*Supplied passage*
------------------------------------

I'm also using the latest version of Chrome (88), and the notebook lives in a k8s cluster with no external access.
However, in my case, no response is returned.

When I try to render, this happens
Network request:
Screen Shot 2021-03-09 at 11 59 06 AM

404 response:
Screen Shot 2021-03-09 at 12 27 55 PM

I'd appreciate your help.

@mwakaba2 the fact that you're getting a 404 makes me wonder about where it's trying to load vulcanized_tfma.js from. Could you hover over the filename in the network request and give us the whole URL?

When I load that, it loads from:

https://localhost:8080/nbextensions/tensorflow_model_analysis/vulcanized_tfma.js

which makes me wonder if this is a port problem, or a path problem, file permissions, or maybe an HTTPS problem (but I don't think that would be a 404). My guess is either a path or file permissions problem.

@rcrowe-google Yeah that's the path.

/nbextensions/tensorflow_model_analysis/vulcanized_tfma.js

I think the issue is that our hosted notebook solution is using jupyter_server in the backend. Jupyter_server by default doesn't support the nbextensions path.
So to enable that, we have to enable nbclassic server extension.

I still get a 404 after that, so I think I also need to enable the extensions via nbextension install to add the "tensorflow_model_analysis/vulcanized_tfma.js" path.

Ok I got it working in Jupyterlab by installing and enabling the nbextensions.

 $ jupyter nbextension enable --py widgetsnbextension
 $ jupyter nbextension enable --py tensorflow_model_analysis

You need that in order to access the /nbextensions path.

Glad to hear you solved it Mariko! It seems so simple once you know the answer ... 😁

@rcrowe-google there's still an upstream problem here FYI.

in the Jupyter ecosystem, there are two primary types of frontend extensions (this doc may be helpful):

  • nbextensions - Jupyter Classic Notebook extensions - which support the classic Notebook UI.
  • labextensions - Jupyter Lab Extensions - which support the modern Jupyter Lab UI.

------------------------------------

Transcribed page text
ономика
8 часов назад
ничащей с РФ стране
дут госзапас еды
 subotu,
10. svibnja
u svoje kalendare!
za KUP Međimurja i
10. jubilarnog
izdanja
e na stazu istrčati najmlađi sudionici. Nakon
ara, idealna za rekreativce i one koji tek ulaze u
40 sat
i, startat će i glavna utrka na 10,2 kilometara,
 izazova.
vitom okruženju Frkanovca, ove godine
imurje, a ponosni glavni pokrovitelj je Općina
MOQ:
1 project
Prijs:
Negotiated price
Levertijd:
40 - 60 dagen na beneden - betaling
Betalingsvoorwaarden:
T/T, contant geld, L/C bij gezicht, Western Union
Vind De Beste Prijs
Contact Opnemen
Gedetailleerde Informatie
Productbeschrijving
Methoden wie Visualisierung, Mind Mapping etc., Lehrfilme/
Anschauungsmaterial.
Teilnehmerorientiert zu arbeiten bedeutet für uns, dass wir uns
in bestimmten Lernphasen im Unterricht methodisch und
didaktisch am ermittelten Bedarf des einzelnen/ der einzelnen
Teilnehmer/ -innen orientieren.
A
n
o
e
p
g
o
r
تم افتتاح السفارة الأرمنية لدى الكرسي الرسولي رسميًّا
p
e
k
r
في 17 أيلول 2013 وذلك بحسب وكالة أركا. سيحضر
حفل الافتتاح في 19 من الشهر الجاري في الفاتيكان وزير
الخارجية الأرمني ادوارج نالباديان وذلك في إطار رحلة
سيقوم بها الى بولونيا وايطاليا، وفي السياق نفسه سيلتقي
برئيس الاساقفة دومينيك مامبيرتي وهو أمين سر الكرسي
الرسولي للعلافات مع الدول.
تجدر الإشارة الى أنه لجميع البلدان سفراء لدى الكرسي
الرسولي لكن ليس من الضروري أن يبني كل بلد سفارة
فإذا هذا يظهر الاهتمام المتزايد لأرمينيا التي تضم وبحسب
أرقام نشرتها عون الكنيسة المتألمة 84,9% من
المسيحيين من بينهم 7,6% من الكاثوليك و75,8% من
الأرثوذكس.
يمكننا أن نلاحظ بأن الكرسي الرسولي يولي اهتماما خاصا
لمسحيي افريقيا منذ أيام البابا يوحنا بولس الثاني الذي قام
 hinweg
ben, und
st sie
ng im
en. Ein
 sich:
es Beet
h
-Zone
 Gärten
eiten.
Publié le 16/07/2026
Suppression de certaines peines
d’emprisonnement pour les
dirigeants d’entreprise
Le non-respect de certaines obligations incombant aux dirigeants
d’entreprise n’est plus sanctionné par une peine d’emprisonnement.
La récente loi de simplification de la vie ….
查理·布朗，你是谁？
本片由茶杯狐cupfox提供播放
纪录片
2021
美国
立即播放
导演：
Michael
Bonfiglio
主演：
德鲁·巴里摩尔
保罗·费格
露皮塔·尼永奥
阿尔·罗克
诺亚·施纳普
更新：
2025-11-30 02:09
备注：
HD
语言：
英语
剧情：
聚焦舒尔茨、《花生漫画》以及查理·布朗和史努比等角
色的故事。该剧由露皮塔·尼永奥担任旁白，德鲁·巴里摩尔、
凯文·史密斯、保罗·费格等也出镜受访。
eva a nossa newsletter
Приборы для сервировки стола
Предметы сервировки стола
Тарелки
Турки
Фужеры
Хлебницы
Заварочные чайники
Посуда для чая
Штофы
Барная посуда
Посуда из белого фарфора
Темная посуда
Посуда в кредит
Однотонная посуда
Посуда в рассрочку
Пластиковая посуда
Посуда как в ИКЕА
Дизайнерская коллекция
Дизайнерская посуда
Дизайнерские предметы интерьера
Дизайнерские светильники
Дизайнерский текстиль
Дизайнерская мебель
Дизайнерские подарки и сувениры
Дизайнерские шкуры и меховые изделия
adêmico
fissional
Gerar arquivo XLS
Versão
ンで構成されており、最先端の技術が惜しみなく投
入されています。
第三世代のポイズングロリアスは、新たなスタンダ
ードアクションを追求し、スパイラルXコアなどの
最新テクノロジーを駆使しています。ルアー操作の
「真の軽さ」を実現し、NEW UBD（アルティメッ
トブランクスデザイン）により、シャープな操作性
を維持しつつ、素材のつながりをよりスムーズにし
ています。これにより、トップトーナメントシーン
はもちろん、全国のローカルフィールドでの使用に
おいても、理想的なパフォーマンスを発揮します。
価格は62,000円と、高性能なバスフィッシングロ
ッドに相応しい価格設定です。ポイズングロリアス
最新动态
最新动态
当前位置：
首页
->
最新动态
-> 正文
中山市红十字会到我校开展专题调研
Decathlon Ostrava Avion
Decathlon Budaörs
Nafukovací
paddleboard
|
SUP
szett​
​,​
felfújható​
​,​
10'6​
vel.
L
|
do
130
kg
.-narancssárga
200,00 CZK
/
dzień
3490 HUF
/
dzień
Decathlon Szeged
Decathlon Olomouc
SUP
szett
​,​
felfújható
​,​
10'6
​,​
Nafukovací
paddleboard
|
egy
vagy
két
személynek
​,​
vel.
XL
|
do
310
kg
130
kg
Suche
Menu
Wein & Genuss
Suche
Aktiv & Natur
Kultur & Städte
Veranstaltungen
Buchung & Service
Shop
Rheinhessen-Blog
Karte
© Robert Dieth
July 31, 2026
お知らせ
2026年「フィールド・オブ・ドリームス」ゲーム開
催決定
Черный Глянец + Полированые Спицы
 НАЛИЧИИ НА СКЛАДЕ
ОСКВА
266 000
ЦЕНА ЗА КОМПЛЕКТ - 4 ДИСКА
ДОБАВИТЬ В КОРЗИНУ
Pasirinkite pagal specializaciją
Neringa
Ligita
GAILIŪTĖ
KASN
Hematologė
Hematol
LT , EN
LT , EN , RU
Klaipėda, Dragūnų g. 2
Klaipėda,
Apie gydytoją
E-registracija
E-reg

------------------------------------

*Exercise directions*
In the thread about the Jupyter 404 error, set down word for word the portion from "I'm also using" to "response is returned.". Rely only on the thread about the Jupyter 404 error for the work that comes next.

*Answer section*
I'm also using the latest version of Chrome (88), and the notebook lives in a k8s cluster with no external access.
However, in my case, no response is returned.